#### Problem statement:
Set out the lines from all the rows below as a Markdown table with two columns, "No." for a running line number and "Text" for the line itself. Skip any blank lines.

[Text pulled from each page]
((

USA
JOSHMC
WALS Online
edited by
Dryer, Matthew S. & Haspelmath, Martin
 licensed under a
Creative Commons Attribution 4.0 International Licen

))

#### Task answer:
| No. | Text |
|---|---|
| 1 | USA |
| 2 | JOSHMC |
| 3 | WALS Online |
| 4 | edited by |
| 5 | Dryer, Matthew S. & Haspelmath, Martin |
| 6 |  licensed under a |
| 7 | Creative Commons Attribution 4.0 International Licen |